Record excerpts:
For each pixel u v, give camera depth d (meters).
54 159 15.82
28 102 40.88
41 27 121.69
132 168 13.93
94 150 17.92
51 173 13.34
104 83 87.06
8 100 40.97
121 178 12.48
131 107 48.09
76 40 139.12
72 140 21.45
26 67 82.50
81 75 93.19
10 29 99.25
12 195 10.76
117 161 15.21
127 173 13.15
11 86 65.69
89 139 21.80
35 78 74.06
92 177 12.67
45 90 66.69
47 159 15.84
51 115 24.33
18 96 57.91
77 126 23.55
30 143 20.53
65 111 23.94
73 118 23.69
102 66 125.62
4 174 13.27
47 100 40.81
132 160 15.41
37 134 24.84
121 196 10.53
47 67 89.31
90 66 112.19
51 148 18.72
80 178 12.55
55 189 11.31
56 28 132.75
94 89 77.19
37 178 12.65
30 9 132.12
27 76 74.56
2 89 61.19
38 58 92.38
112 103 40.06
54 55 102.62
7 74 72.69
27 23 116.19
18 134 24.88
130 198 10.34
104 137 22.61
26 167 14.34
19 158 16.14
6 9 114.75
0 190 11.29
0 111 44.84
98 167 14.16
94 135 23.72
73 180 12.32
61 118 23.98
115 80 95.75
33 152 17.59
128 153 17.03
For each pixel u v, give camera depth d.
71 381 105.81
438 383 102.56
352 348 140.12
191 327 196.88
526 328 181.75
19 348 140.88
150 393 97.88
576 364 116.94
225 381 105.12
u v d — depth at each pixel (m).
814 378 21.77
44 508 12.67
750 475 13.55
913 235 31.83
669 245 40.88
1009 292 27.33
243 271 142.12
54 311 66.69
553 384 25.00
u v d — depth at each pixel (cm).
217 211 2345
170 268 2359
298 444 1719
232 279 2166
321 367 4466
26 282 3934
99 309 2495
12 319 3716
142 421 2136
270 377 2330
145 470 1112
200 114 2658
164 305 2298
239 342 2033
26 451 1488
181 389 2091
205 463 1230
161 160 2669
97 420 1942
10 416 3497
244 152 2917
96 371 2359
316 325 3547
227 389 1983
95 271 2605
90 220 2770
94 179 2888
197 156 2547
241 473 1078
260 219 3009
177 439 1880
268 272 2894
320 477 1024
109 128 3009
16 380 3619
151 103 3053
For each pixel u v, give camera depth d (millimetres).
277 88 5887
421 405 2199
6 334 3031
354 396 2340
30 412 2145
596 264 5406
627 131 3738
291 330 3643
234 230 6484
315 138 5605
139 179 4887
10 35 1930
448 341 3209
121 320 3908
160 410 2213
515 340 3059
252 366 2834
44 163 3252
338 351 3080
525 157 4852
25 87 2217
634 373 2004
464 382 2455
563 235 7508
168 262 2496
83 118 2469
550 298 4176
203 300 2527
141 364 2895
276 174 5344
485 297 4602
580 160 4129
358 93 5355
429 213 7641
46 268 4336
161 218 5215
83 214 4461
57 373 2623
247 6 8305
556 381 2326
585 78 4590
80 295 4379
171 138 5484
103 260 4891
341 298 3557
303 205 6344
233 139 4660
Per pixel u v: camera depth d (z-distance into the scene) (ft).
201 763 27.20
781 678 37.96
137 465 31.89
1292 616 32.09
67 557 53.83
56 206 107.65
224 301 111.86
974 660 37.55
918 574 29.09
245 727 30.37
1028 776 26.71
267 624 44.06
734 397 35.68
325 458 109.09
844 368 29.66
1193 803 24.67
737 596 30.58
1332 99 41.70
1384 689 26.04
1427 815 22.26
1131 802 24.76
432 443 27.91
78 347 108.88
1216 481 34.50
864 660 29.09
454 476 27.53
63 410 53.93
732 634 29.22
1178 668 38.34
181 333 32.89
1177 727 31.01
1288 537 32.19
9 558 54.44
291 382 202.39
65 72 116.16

Task instructions:
Reproduce each entry word for word.

Reply to the task:
For each pixel u v, give camera depth d (meters).
54 159 15.82
28 102 40.88
41 27 121.69
132 168 13.93
94 150 17.92
51 173 13.34
104 83 87.06
8 100 40.97
121 178 12.48
131 107 48.09
76 40 139.12
72 140 21.45
26 67 82.50
81 75 93.19
10 29 99.25
12 195 10.76
117 161 15.21
127 173 13.15
11 86 65.69
89 139 21.80
35 78 74.06
92 177 12.67
45 90 66.69
47 159 15.84
51 115 24.33
18 96 57.91
77 126 23.55
30 143 20.53
65 111 23.94
73 118 23.69
102 66 125.62
4 174 13.27
47 100 40.81
132 160 15.41
37 134 24.84
121 196 10.53
47 67 89.31
90 66 112.19
51 148 18.72
80 178 12.55
55 189 11.31
56 28 132.75
94 89 77.19
37 178 12.65
30 9 132.12
27 76 74.56
2 89 61.19
38 58 92.38
112 103 40.06
54 55 102.62
7 74 72.69
27 23 116.19
18 134 24.88
130 198 10.34
104 137 22.61
26 167 14.34
19 158 16.14
6 9 114.75
0 190 11.29
0 111 44.84
98 167 14.16
94 135 23.72
73 180 12.32
61 118 23.98
115 80 95.75
33 152 17.59
128 153 17.03
For each pixel u v, give camera depth d.
71 381 105.81
438 383 102.56
352 348 140.12
191 327 196.88
526 328 181.75
19 348 140.88
150 393 97.88
576 364 116.94
225 381 105.12
u v d — depth at each pixel (m).
814 378 21.77
44 508 12.67
750 475 13.55
913 235 31.83
669 245 40.88
1009 292 27.33
243 271 142.12
54 311 66.69
553 384 25.00
u v d — depth at each pixel (cm).
217 211 2345
170 268 2359
298 444 1719
232 279 2166
321 367 4466
26 282 3934
99 309 2495
12 319 3716
142 421 2136
270 377 2330
145 470 1112
200 114 2658
164 305 2298
239 342 2033
26 451 1488
181 389 2091
205 463 1230
161 160 2669
97 420 1942
10 416 3497
244 152 2917
96 371 2359
316 325 3547
227 389 1983
95 271 2605
90 220 2770
94 179 2888
197 156 2547
241 473 1078
260 219 3009
177 439 1880
268 272 2894
320 477 1024
109 128 3009
16 380 3619
151 103 3053
For each pixel u v, give camera depth d (millimetres).
277 88 5887
421 405 2199
6 334 3031
354 396 2340
30 412 2145
596 264 5406
627 131 3738
291 330 3643
234 230 6484
315 138 5605
139 179 4887
10 35 1930
448 341 3209
121 320 3908
160 410 2213
515 340 3059
252 366 2834
44 163 3252
338 351 3080
525 157 4852
25 87 2217
634 373 2004
464 382 2455
563 235 7508
168 262 2496
83 118 2469
550 298 4176
203 300 2527
141 364 2895
276 174 5344
485 297 4602
580 160 4129
358 93 5355
429 213 7641
46 268 4336
161 218 5215
83 214 4461
57 373 2623
247 6 8305
556 381 2326
585 78 4590
80 295 4379
171 138 5484
103 260 4891
341 298 3557
303 205 6344
233 139 4660
Per pixel u v: camera depth d (z-distance into the scene) (ft).
201 763 27.20
781 678 37.96
137 465 31.89
1292 616 32.09
67 557 53.83
56 206 107.65
224 301 111.86
974 660 37.55
918 574 29.09
245 727 30.37
1028 776 26.71
267 624 44.06
734 397 35.68
325 458 109.09
844 368 29.66
1193 803 24.67
737 596 30.58
1332 99 41.70
1384 689 26.04
1427 815 22.26
1131 802 24.76
432 443 27.91
78 347 108.88
1216 481 34.50
864 660 29.09
454 476 27.53
63 410 53.93
732 634 29.22
1178 668 38.34
181 333 32.89
1177 727 31.01
1288 537 32.19
9 558 54.44
291 382 202.39
65 72 116.16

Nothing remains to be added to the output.